The 3 months correlation between American and Equity is 0.81. Overlapping area represents the amount of risk that can be diversified away by holding American Assets Trust and Equity Lifestyle Properties in the same portfolio, assuming nothing else is changed. The correlation between historical prices or returns on Equity Lifestyle Pro and American Assets is a relative statistical measure of the degree to which these equity instruments tend to move together. The correlation coefficient measures the extent to which returns on American Assets Trust are associated (or correlated) with Equity Lifestyle. Values of the correlation coefficient range from -1 to +1, where. The correlation of zero (0) is possible when the price movement of Equity Lifestyle Pro has no effect on the direction of American Assets i.e., American Assets and Equity Lifestyle go up and down completely randomly.

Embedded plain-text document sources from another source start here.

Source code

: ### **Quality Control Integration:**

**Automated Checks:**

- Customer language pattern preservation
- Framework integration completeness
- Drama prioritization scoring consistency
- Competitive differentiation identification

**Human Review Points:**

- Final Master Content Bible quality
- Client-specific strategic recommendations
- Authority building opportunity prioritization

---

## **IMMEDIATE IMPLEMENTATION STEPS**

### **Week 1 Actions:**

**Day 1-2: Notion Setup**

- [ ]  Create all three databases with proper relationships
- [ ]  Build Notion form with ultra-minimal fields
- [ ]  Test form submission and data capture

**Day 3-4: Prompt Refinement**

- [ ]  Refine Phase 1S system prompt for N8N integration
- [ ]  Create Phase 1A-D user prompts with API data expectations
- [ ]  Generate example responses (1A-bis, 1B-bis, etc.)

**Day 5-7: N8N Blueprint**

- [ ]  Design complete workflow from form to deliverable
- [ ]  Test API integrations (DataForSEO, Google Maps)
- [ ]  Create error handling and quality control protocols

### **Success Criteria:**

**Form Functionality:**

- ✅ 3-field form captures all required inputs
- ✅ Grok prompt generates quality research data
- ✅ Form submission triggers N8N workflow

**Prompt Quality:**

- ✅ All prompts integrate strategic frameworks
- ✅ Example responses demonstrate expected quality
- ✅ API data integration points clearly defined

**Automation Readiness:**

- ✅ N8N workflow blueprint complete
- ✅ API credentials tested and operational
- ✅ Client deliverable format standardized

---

Pair Corralation between American Assets and Equity Lifestyle

Considering the 90-day investment horizon American Assets Trust is expected to under-perform the Equity Lifestyle. In addition to that, American Assets is 1.06 times more volatile than Equity Lifestyle Properties. It trades about -0.07 of its total potential returns per unit of risk. Equity Lifestyle Properties is currently generating about -0.05 per unit of volatility. If you would invest  8,226  in Equity Lifestyle Properties on July 3, 2022 and sell it today you would lose (1,942)  from holding Equity Lifestyle Properties or give up 23.61% of portfolio value over 90 days.
Time Period3 Months [change]
DirectionMoves Together 
StrengthStrong
Accuracy100.0%
ValuesDaily Returns

American Assets Trust  vs.  Equity Lifestyle Properties

 Performance (%) 
       Timeline  
American Assets Trust 
American Performance
0 of 100
Over the last 90 days American Assets Trust has generated negative risk-adjusted returns adding no value to investors with long positions. In spite of weak performance in the last few months, the Stock's basic indicators remain comparatively stable which may send shares a bit higher in November 2022. The newest uproar may also be a sign of mid-term up-swing for the firm private investors.

American Price Channel

Equity Lifestyle Pro 
Equity Performance
0 of 100
Over the last 90 days Equity Lifestyle Properties has generated negative risk-adjusted returns adding no value to investors with long positions. Even with conflicting performance in the last few months, the Stock's essential indicators remain relatively invariable which may send shares a bit higher in November 2022. The latest agitation may also be a sign of long-running up-swing for the enterprise retail investors.

Equity Price Channel

American Assets and Equity Lifestyle Volatility Contrast

   Predicted Return Density   
       Returns  

Pair Trading with American Assets and Equity Lifestyle

The main advantage of trading using opposite American Assets and Equity Lifestyle positions is that it hedges away some unsystematic risk. Because of two separate transactions, even if American Assets position performs unexpectedly, Equity Lifestyle can make up some of the losses. Pair trading also minimizes risk from directional movements in the market. For example, if an entire industry or sector drops because of unexpected headlines, the short position in Equity Lifestyle will offset losses from the drop in Equity Lifestyle's long position.
American Assets vs. WP Carey Co
The idea behind American Assets Trust and Equity Lifestyle Properties pairs trading is to make the combined position market-neutral, meaning the overall market's direction will not affect its win or loss (or potential downside or upside). This can be achieved by designing a pairs trade with two highly correlated stocks or equities that operate in a similar space or sector, making it possible to obtain profits through simple and relatively low-risk investment.
Equity Lifestyle vs. Amazon Inc
Check out your portfolio center. Note that this page's information should be used as a complementary analysis to find the right mix of equity instruments to add to your existing portfolios or create a brand new portfolio. You can also try Performance Analysis module to check effects of mean-variance optimization against your current asset allocation.